Probiotic Bacteria Evolve in the Gut…Not Always for the Good

March 27, 2019

https://www.genengnews.com/news/probiotic-bacteria-evolve-in-the-gut-not-always-for-the-good/

欧州で下痢用プロバイオティクスとして販売されているE. coli Nissle (EcN) 1917をマウスに与えた実験で、EcN系統が腸細胞の保護層を傷つける性質を獲得することすらあることをCell Host & Microbeに報告した。

 

-Grenfell:近くの家や土壌から有害汚染物質がみつかった

Grenfell: toxic contamination found in nearby homes and soil

Nick Hopkins Thu 28 Mar 2019 

https://www.theguardian.com/uk-news/2019/mar/28/grenfell-toxic-contamination-found-in-nearby-homes-and-soil

Grenfellタワーの燃え残りの近くや土壌で見つかった発がん物質や有害な可能性のある毒素は近傍の住民に健康リスクとなる可能性がある、と研究が警告する。PHEはリスクは低いままだと言っている

Anna Stec教授らの研究がChemosphereに発表される。

PAHやベンゼン、リン難燃剤。火事の跡に濃度が高くても当然だろう)

 

-コンゴ共和国North Kivuでの 2018–19エボラアウトブレイクへの対応における組織信頼と間違った情報:集団ベースの調査

Institutional trust and misinformation in the response to the 2018–19 Ebola outbreak in North Kivu, DR Congo: a population-based survey

THE LANCET Infectious Diseases Published:March 27, 2019

https://www.thelancet.com/journals/laninf/article/PIIS1473-3099(19)30063-5/fulltext

201891-16日に961人の成人に調査

地元の当局を信頼しているのは31.9%。誤情報は広く信じられていて、25.5%がエボラのアウトブレイクは現実ではないと信じていた。組織への信頼の低さと間違った情報を信じることは予防対策を行わないことと関連した。この知見は不信と間違った情報がアウトブレイクコントロールにとって重要であることを強調する

 

-消費者は栄養と健康強調表示を規制者と異なる見方で見ている

Consumers view nutrition and health claims differently than regulators

28-Mar-2019

https://www.eurekalert.org/pub_releases/2019-03/uos-cvn032819.php

サリー大学による、英国、スロベニア、ドイツ、スペイン、オランダの消費者の調査。

EUの栄養と健康強調表示規制では、根拠のない、誤解を招くような食品の表示は排除して消費者を守ろうとしている。栄養強調表示と健康強調表示には違いがあって、必要とされる根拠のレベルは健康強調表示のほうが高い。しかし消費者が区別しているかどうかには疑問がある。

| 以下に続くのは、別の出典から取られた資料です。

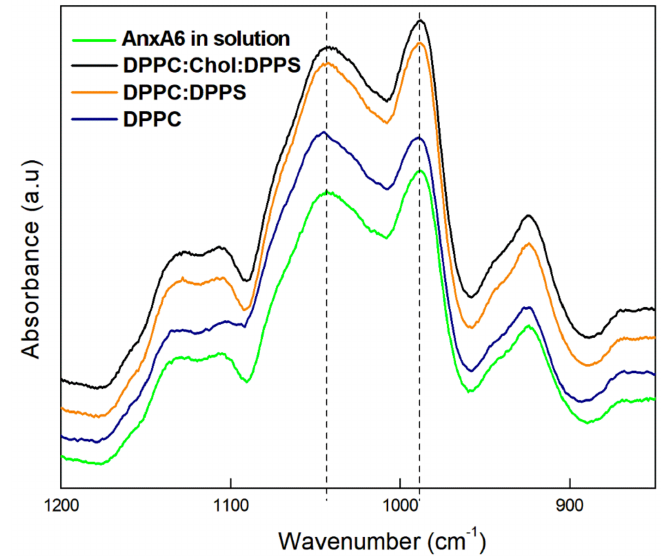
Figure 3. ATR—FTIR spectra of the minerals produced by proteoliposomes harboring AnxA6 after 30 h of incubation in SCL in absence of type-I collagen. Blue—DPPC; Orange—9:1 DPPC:DPPS; Black—5:4:1 DPPC:Chol:DPPS; and Green—Control: AnxA6 in solution.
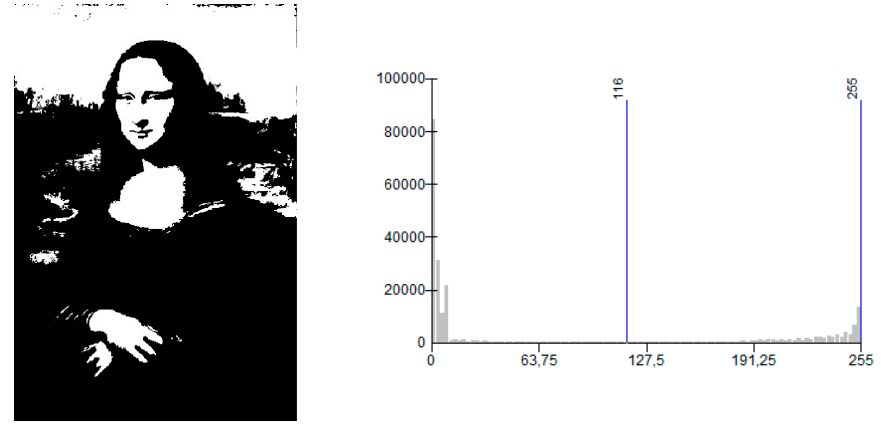
Figure 6. Classified frequency image and its pixel values frequency histogram.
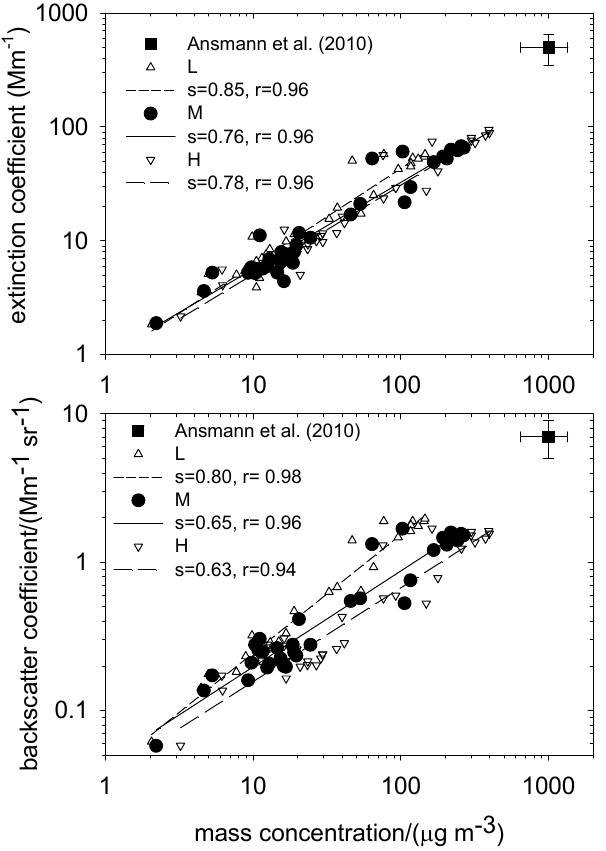
Fig. 24. Extinction coefficient α and backscatter coefficient β for 532nm wavelength versus particle mass concentration c as com- puted using T-matrix approximation for prolate spheroids (aspect ratio 1.6), including Aitken, accumulation and coarse mode parti- cles, and various refractive indices and corresponding FSSP data (cases L, M, and H, see Table 5). The slope s and correlation coeffi- cient r of a linear regression are given. Also included are the results of ground-based observations for Leipzig, 16 April 2010 (Ansmann et al.,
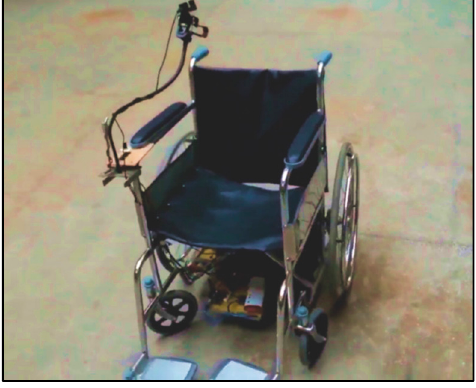
Figure 8. Wheelchair model with all essential components installed appropriately.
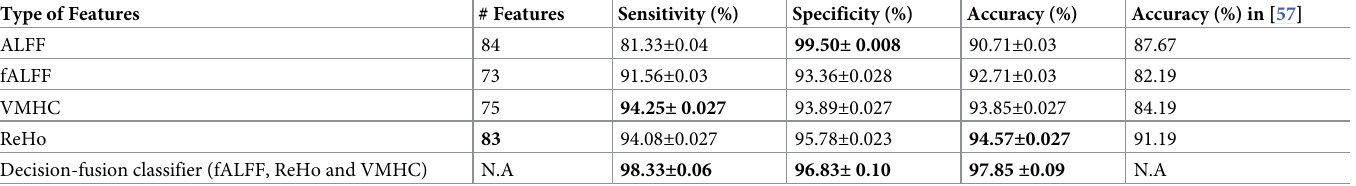
Table 3. Schizophrenia detection results with single-feature-type classifiers and decision-level classifiers. Feature selection was applied to each of the four single feature types (ALFF, fALFF, ReHo and VMHC). The decision-level classifier used all feature types except for the ALFF one, which has the worst performance. For comparison, the last column shows the corresponding accuracies obtained by Chyzhyk et al.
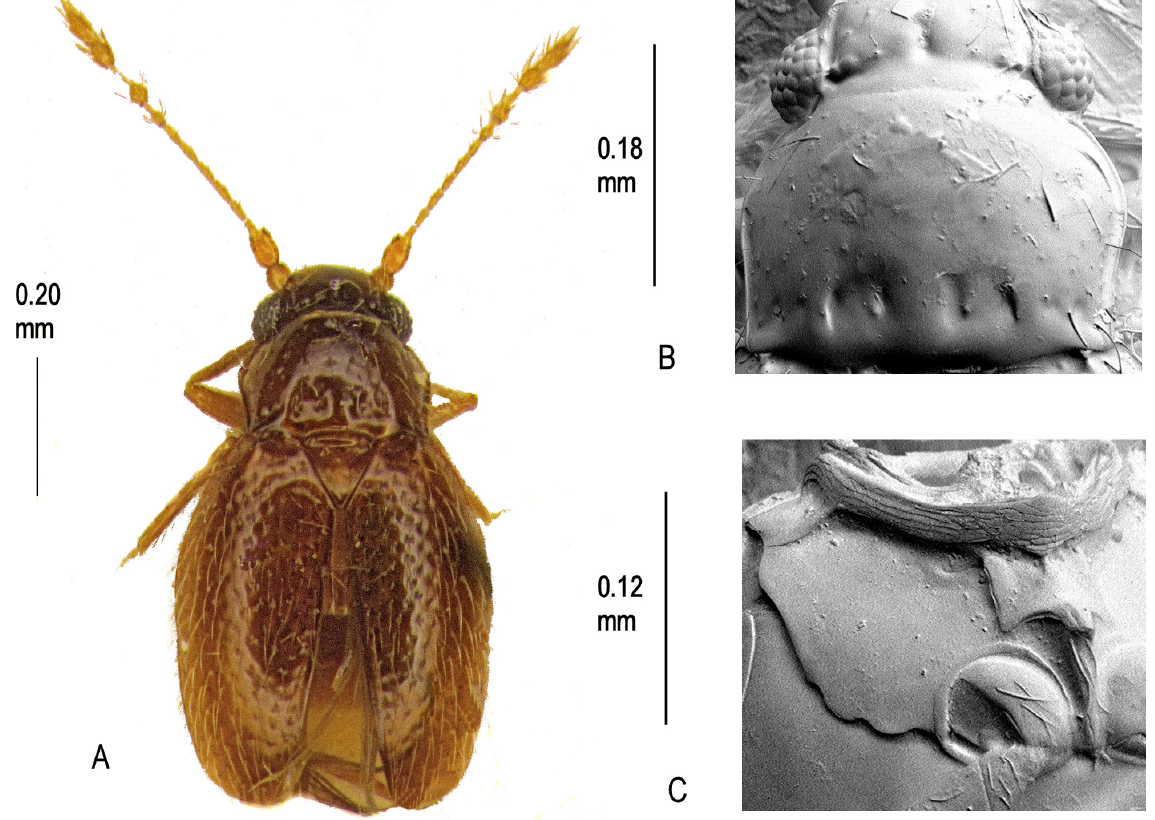
Fig. 24 . Cissidium foveolatum Johnson, 1982. A . Habitus. B . Pronotum, × 715. C . Mesoventrite showing median process of collar, mid-keel and keel,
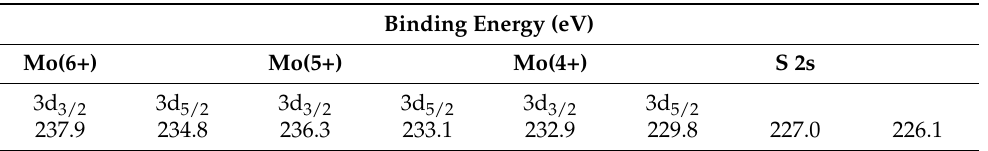
Table 2. Binding energy values of Mo 3d and S 2s peaks in accordance with the deconvolution of XPS spectrum, as shown in Figure 2j.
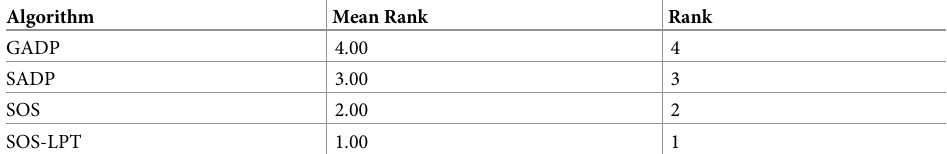
Table 8. Friedman’s rank test for the 120 instance combination of the benchmarked problem of GADP, SADP, SOS, and SOS-LPT using their average C max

研究の結果は消費者が規制担当者のようには区別していない可能性を示した。強調表示を解釈し理解する重要な因子は栄養と健康に関する消費者の予め決まっている思い込みであった。もし表示されている栄養素がよく知っているもので個人的に関心があればその栄養強調表示は健康強調表示に「アップグレード」される。

研究者は、規制担当者は消費者の知識や信念が正確で十分な情報に基づくものであることを確保することを検討しなければならない。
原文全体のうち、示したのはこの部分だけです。